In the text on Jenson-Shannon divergence, which two shortcomings of KL-divergence does Jenson-Shannon divergence overcome?

- **Document**:
┌────────

Jenson-Shannon Divergence

In probability theory and statistics, Jenson-Shannon divergence is another method of measuring the distance between two distributions. It is based on KL-divergence with some notable differences. KL-divergence does not make a good measure of distance between distributions, since in the first place it is not symmetric. Another disadvantage of KL-divergence is that it is not bounded from above. Jenson-Shannon divergence, on the other hand, overcomes these two problems of KL-divergence.

Given two distributions $p$ and $q$ defined on the same sample space, Jenson-Shannon divergence is defined as \[ \newcommand{\JSD}{\mathop{\text{JSD}}} \JSD(p;q) \coloneq \frac{1}{2} (D_\text{KL}(p || m) + D_\text{KL}(q || m)), \text{where $m = \frac{p+q}{2}$} \] Since the JSD is the addition of two KL-divergences, it is non-negative by the non-negativity of KL-divergence and it reaches $0$ when $p=q$. On the other hand, \[ \begin{aligned} \JSD(p;q) &= \frac{1}{2} \big( \E_{x \sim p} \log \frac{p(x)}{(p(x)+q(x))/2} + \E_{x \sim q} \log \frac{q(x)}{(p(x)+q(x))/2} \big) \\ &= \frac{1}{2} \big( \E_{x \sim p} \log \frac{2}{( 1 + e^{\ln \frac{q(x)}{p(x)}} )} + \E_{x \sim q} \log \frac{2}{( 1 + e^{\ln \frac{p(x)}{q(x)}} )} \big) \\ \end{aligned} \] Due to the concavity of $f(x) = \log \frac{2}{1 + e^x}$, \[ \begin{aligned} \JSD(p;q) &= \frac{1}{2} \big( \E_{x \sim p} \log \frac{2}{( 1 + e^{\ln \frac{q(x)}{p(x)}} )} + \E_{x \sim q} \log \frac{2}{( 1 + e^{\ln \frac{p(x)}{q(x)}} )} \big) \\ &\le \frac{1}{2} \big( \log \frac{2}{( 1 + e^{\E_{x \sim p} \ln \frac{q(x)}{p(x)}} )} + \log \frac{2}{( 1 + e^{\E_{x \sim q} \ln \frac{p(x)}{q(x)}} )} \big) \\ &\le \frac{1}{2} \big( 2 \log \frac{2}{( 1 + e^{( \E_{x \sim p} \ln \frac{q(x)}{p(x)} + \E_{x \sim q} \ln \frac{p(x)}{q(x)} ) / 2} )} \big) \\ &= \log \frac{2}{( 1 + e^{-\frac{1}{2} ( D_\text{KL}(p||q) + D_\text{KL}(q||p) )} )} \end{aligned} \] This upper bound is attributed to Crooks. Since the KL-divergence can go to positive infinity, we can conclude that $\JSD(p;q)$ is upper-bounded by $\log 2$. The $\newcommand{\J}{\mathop{\text{J}}} \J(p;q) \coloneq \frac{1}{2} ( D_\text{KL}(p||q) + D_\text{KL}(q||p) )$ term is also known as Jeffreys divergence (the coefficient $\frac{1}{2}$ may be ignored in some other place). Even more accurately, the upper bound can be rewritten as (in this note)

└────────

- **Record list**:

┌────────

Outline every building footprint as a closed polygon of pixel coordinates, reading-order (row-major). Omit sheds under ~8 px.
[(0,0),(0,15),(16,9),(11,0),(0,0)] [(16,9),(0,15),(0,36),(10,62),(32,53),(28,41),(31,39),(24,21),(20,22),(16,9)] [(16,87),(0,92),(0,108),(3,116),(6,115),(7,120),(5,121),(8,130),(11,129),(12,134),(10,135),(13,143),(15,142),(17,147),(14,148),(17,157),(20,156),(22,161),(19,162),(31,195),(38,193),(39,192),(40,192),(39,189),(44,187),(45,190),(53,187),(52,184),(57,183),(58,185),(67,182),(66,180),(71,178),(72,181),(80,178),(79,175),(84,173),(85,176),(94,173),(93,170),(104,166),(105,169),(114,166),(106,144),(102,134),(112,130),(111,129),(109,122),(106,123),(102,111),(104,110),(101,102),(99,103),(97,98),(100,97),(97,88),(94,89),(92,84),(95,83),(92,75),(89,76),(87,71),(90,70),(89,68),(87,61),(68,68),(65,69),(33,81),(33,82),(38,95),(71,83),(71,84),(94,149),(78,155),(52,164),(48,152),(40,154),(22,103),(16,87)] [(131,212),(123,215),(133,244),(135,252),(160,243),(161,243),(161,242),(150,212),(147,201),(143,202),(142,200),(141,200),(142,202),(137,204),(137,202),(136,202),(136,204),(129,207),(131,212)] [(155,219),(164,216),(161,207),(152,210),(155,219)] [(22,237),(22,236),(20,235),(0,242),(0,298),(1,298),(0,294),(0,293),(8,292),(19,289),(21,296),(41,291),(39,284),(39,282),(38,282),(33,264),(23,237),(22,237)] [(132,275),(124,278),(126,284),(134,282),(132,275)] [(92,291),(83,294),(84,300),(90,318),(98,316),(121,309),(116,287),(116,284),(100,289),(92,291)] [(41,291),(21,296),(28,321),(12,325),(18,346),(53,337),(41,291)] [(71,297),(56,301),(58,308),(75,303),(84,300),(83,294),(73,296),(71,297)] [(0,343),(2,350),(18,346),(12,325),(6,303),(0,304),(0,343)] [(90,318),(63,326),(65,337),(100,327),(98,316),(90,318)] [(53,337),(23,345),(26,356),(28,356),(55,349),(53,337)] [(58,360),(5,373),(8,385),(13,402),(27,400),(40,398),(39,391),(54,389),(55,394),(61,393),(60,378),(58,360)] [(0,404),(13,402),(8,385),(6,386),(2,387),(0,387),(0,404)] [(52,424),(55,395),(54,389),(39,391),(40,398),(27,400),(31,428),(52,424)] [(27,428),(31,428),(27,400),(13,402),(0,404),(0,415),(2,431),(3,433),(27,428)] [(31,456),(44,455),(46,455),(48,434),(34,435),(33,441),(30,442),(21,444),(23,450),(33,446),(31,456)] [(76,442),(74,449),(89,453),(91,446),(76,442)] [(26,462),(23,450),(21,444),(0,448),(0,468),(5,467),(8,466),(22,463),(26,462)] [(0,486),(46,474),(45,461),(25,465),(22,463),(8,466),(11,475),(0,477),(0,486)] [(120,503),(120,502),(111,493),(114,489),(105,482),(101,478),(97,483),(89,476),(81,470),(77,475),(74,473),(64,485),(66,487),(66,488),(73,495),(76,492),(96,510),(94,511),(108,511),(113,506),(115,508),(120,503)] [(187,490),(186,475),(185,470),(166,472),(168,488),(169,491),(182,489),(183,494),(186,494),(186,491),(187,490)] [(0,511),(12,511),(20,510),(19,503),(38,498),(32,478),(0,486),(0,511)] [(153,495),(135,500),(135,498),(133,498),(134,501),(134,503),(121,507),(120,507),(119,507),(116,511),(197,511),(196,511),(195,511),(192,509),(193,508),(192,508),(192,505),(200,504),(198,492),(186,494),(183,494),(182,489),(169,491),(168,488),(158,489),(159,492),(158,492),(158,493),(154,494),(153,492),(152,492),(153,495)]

└────────
┌────────

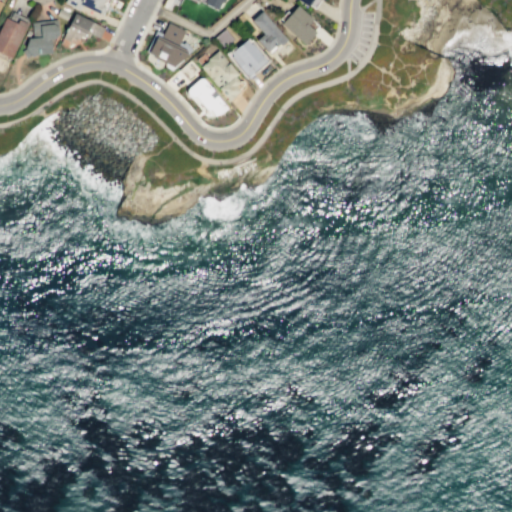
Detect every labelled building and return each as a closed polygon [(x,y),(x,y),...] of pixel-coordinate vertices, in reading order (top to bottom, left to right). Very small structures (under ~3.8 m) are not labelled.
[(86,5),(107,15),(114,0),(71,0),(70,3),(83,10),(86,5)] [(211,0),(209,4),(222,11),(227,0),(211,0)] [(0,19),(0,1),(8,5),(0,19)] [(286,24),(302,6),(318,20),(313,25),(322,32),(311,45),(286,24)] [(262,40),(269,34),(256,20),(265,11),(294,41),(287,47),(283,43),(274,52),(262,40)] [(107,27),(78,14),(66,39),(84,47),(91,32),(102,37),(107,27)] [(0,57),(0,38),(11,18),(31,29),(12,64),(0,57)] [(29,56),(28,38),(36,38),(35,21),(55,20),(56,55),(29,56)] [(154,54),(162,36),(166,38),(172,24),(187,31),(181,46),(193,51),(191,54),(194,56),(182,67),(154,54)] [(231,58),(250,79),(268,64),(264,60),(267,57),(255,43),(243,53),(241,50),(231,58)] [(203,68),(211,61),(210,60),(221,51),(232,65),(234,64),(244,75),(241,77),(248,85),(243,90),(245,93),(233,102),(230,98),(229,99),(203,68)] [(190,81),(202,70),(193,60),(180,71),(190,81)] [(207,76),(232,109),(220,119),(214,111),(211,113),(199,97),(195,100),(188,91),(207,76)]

└────────

- **Exercise answer**: KL-divergence is not symmetric, and it is not bounded from above.